┌──

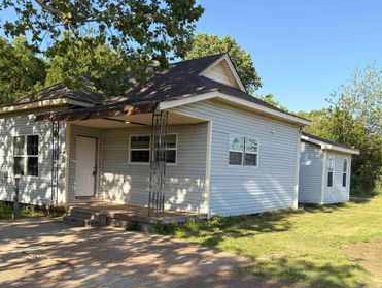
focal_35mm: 35
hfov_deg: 51.8
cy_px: 187
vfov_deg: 40.4
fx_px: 387
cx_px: 134
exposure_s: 1/1751
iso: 50
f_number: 1.6
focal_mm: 5.96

└──

Every line of the records above must reappear exactly, though the pictures must not.

focal_35mm: 35
hfov_deg: 51.8
cy_px: 187
vfov_deg: 40.4
fx_px: 387
cx_px: 134
exposure_s: 1/1751
iso: 50
f_number: 1.6
focal_mm: 5.96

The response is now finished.